• THE RECORDS:
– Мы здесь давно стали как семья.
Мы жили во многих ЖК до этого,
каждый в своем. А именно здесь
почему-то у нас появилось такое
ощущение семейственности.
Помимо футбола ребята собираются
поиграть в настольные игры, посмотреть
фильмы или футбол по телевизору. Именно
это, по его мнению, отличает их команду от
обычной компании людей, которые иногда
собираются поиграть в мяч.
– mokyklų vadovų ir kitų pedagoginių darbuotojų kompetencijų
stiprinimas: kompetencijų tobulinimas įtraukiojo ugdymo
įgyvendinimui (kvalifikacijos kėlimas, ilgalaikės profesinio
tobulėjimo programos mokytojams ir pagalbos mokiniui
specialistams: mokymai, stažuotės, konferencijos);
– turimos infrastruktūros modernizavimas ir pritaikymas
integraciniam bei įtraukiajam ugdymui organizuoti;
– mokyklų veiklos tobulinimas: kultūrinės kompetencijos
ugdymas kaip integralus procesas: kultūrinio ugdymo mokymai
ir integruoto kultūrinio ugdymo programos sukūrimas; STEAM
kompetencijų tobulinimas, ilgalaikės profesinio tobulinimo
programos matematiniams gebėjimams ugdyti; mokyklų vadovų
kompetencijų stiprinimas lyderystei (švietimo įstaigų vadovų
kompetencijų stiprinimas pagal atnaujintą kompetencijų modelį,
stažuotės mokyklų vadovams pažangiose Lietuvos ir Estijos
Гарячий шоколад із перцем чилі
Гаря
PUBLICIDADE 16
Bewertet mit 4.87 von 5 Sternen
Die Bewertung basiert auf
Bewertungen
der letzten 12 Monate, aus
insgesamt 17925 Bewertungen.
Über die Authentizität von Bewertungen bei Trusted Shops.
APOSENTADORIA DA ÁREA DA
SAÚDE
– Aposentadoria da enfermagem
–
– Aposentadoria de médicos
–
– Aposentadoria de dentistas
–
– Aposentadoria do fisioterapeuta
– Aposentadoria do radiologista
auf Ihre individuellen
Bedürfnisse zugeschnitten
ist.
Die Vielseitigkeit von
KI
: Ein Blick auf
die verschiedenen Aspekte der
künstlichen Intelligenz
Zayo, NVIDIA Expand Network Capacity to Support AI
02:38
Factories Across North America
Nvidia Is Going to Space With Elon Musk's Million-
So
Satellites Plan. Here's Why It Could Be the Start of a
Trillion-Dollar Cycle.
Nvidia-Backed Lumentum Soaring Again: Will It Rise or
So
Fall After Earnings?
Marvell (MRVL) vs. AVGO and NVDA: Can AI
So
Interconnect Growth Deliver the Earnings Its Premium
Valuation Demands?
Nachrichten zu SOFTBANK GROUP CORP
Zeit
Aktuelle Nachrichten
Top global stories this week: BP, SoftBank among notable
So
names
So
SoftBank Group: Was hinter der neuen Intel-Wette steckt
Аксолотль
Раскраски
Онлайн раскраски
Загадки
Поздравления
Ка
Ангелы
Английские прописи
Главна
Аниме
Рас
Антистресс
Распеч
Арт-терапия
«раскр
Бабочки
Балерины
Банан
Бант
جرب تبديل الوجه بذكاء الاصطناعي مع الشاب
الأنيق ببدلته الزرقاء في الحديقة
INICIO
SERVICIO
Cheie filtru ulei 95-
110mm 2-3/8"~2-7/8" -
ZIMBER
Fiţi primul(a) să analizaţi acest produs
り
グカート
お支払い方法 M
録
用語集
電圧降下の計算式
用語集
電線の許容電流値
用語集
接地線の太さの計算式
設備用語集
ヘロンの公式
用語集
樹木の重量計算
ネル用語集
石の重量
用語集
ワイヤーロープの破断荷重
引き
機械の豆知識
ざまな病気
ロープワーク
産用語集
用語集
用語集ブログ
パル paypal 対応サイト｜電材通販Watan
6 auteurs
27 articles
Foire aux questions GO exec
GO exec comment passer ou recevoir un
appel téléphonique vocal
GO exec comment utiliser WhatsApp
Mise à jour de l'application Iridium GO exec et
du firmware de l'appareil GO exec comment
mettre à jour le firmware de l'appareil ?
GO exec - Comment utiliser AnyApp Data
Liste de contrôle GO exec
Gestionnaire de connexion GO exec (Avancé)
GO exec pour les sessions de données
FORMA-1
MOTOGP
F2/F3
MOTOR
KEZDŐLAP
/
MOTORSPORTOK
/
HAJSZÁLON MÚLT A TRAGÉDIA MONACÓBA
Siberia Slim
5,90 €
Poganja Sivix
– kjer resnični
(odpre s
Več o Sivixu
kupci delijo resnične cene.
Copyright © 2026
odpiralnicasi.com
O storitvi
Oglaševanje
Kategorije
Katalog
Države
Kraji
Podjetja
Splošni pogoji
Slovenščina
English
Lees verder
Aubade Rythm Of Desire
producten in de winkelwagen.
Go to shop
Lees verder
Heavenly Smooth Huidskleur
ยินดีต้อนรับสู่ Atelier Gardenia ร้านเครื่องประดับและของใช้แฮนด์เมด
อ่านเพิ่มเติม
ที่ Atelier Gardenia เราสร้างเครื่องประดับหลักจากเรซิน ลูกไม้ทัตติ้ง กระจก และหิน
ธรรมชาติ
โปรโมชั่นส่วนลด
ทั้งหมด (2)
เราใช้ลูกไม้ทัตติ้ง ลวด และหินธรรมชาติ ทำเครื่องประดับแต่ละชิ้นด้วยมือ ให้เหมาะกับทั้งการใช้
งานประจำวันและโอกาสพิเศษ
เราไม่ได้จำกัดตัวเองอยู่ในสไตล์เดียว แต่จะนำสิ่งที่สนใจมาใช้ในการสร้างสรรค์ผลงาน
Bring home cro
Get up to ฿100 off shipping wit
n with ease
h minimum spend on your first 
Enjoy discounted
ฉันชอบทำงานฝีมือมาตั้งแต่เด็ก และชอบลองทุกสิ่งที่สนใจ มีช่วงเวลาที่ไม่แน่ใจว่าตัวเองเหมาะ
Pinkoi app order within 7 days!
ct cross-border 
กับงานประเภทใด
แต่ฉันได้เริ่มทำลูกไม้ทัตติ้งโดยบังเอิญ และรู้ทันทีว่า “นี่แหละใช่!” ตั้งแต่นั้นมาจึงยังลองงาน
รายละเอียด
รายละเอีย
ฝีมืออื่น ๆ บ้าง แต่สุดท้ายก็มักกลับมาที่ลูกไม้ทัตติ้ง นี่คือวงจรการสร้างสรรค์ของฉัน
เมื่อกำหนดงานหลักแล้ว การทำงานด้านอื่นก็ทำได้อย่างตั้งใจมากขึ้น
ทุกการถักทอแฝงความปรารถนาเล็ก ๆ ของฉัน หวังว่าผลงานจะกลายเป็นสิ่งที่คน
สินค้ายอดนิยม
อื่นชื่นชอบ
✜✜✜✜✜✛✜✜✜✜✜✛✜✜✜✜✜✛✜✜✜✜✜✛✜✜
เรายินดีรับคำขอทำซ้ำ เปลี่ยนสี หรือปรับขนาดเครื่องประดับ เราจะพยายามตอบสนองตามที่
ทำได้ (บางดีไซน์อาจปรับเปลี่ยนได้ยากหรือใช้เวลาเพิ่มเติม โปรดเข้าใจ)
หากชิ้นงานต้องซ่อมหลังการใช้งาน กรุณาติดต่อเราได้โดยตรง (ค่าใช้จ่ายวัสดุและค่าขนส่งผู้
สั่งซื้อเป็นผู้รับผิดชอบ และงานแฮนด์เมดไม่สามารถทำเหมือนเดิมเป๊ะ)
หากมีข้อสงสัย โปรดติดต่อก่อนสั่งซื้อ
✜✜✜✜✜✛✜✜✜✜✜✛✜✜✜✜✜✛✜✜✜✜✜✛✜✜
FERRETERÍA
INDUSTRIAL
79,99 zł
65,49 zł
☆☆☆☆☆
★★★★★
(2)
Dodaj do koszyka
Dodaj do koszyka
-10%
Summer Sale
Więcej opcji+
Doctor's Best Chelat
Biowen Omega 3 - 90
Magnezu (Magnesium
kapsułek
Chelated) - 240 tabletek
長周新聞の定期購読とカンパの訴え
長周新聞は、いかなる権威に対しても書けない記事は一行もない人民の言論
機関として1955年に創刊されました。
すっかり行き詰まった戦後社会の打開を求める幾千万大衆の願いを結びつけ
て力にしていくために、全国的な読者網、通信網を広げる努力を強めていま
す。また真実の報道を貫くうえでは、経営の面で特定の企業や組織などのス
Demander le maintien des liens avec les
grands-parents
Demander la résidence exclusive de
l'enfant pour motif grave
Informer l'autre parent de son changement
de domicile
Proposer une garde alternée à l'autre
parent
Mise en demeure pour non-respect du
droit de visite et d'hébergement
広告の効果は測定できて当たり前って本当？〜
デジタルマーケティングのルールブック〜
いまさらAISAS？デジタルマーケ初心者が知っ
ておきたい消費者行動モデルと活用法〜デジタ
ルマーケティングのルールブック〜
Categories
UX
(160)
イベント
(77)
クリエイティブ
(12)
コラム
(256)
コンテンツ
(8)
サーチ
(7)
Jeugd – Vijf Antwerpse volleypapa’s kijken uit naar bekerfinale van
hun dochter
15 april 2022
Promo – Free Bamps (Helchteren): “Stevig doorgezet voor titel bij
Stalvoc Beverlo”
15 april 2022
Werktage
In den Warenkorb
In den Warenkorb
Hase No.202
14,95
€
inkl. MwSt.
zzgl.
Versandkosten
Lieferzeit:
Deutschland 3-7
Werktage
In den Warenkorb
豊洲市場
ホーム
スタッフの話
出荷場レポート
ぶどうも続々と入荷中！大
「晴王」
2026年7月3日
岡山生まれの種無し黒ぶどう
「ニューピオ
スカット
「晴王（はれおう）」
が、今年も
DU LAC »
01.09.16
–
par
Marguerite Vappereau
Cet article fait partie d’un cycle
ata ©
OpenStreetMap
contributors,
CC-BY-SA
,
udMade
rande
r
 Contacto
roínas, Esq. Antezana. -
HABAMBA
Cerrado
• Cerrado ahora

• INSTRUCTION: Out of the data above, return each line where the word "здесь" can be found.

• EXERCISE RESPONSE:
– Мы здесь давно стали как семья.
каждый в своем. А именно здесь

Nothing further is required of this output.